I’d all but forgotten the Denali sisters’ mother when the story returned to her.
“It is unclear precisely what happened with Tanya’s mother,” Carlisle had said. “Tanya, Kate, and Irina were entirely oblivious until the day the Volturi came for them, their mother and her illegal creation already their prisoners. It was ignorance that saved Tanya’s and her sisters’ lives. Aro touched them and saw their total innocence, so they were not punished with their mother.
“None of them had ever seen the boy before, or dreamed of his existence, until the day they watched him burn in their mother’s arms. I can only guess that their mother had kept her secret to protect them from this exact outcome. But why had she created him in the first place? Who was he, and what had he meant to her that would cause her to cross this most uncrossable of lines? Tanya and the others never received an answer to any of these questions. But they could not doubt their mother’s guilt, and I don’t think they’ve ever truly forgiven her.
“Even with Aro’s perfect assurance that Tanya, Kate, and Irina were innocent, Caius wanted them to burn. Guilty by association. They were lucky that Aro felt like being merciful that day. Tanya and her sisters were pardoned, but left with unhealing hearts and a very healthy respect for the law. . . .”
I’m not sure where exactly the memory turned into a dream. One moment it seemed that I was listening to Carlisle in my memory, looking at his face, and then a moment later I was looking at a gray, barren field and smelling the thick scent of burning incense in the air. I was not alone there.
The huddle of figures in the center of the field, all shrouded in ashy cloaks, should have terrified me—they could only be Volturi, and I was, against what they’d decreed at our last meeting, still human. But I knew, as I sometimes did in dreams, that I was invisible to them.
Scattered all around me were smoking heaps. I recognized the sweetness in the air and did not examine the mounds too closely. I had no desire to see the faces of the vampires they had executed, half afraid that I might recognize someone in the smoldering pyres.

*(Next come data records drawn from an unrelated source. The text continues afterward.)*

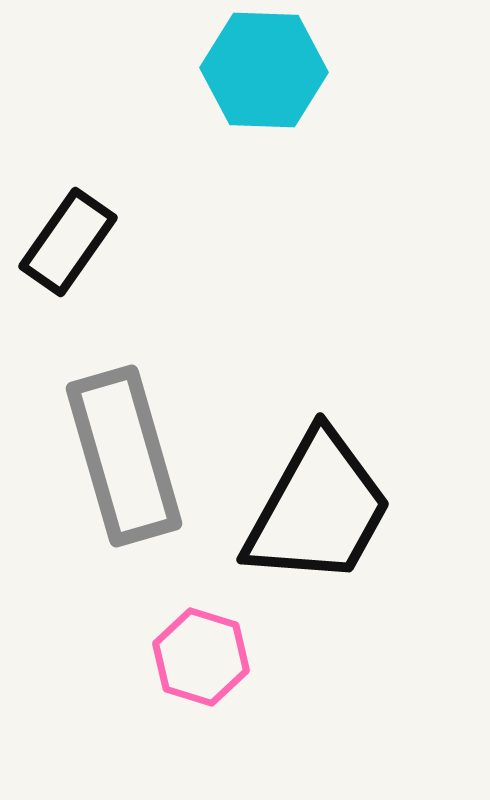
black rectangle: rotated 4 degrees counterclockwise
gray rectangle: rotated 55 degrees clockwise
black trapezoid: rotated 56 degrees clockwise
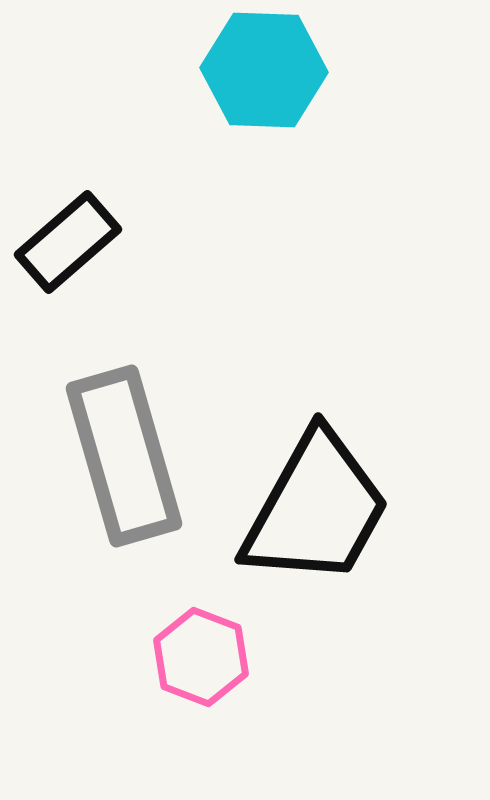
black rectangle: rotated 14 degrees clockwise
black trapezoid: moved 2 px left
pink hexagon: rotated 4 degrees clockwise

The Volturi soldiers stood in a circle around something or someone, and I heard their whispery voices raised in agitation. I edged closer to the cloaks, compelled by the dream to see whatever thing or person they were examining with such intensity. Creeping carefully between two of the tall hissing shrouds, I finally saw the object of their debate, raised up on a little hillock above them.

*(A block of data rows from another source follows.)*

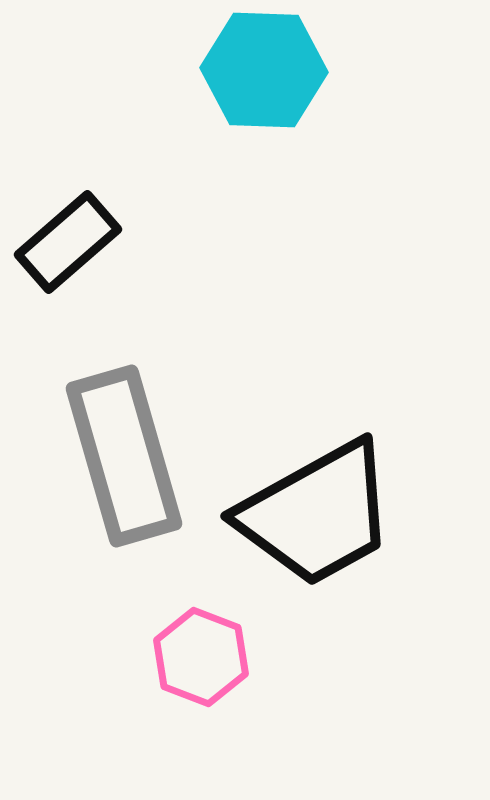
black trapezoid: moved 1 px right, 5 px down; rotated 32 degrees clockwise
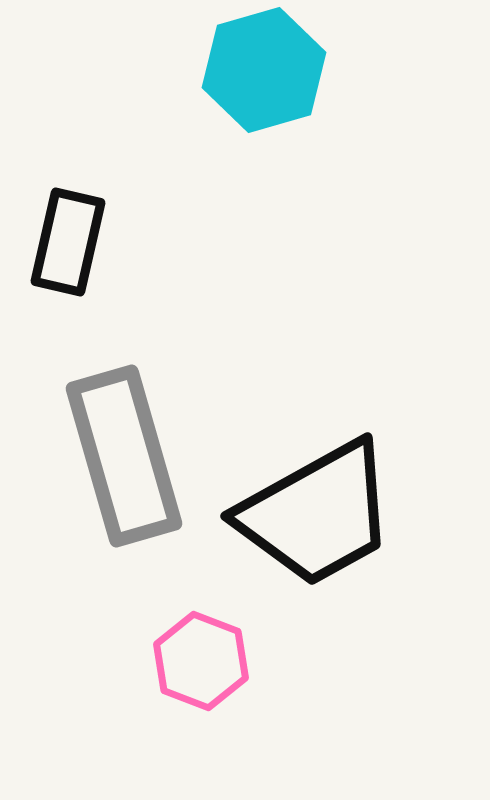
cyan hexagon: rotated 18 degrees counterclockwise
black rectangle: rotated 36 degrees counterclockwise
pink hexagon: moved 4 px down
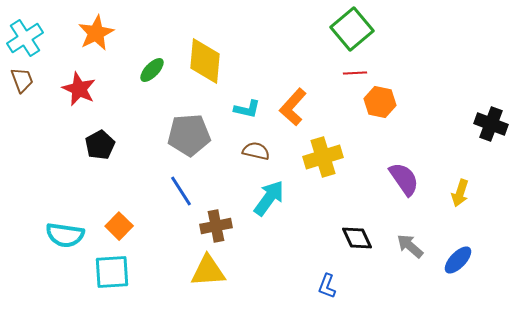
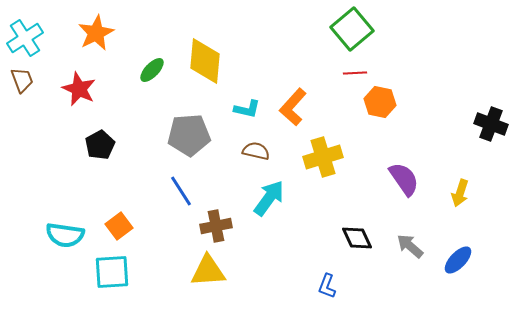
orange square: rotated 8 degrees clockwise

He was beautiful, adorable, just as Carlisle had described. The boy was a toddler still, maybe two years of age. Light brown curls framed his cherubic face with its round cheeks and full lips. And he was trembling, his eyes closed as if he was too frightened to watch death coming closer every second.
I was struck with such a powerful need to save the lovely, terrified child that the Volturi, despite all their devastating menace, no longer mattered to me. I shoved past them, not caring if they realized my presence. Breaking free of them altogether, I sprinted toward the boy.
Only to stagger to a halt as I got a clear view of the hillock that he sat upon. It was not earth and rock, but a pile of human bodies, drained and lifeless. Too late not to see these faces. I knew them all—Angela, Ben, Jessica, Mike.… And directly beneath the adorable boy were the bodies of my father and my mother.
The child opened his bright, bloodred eyes.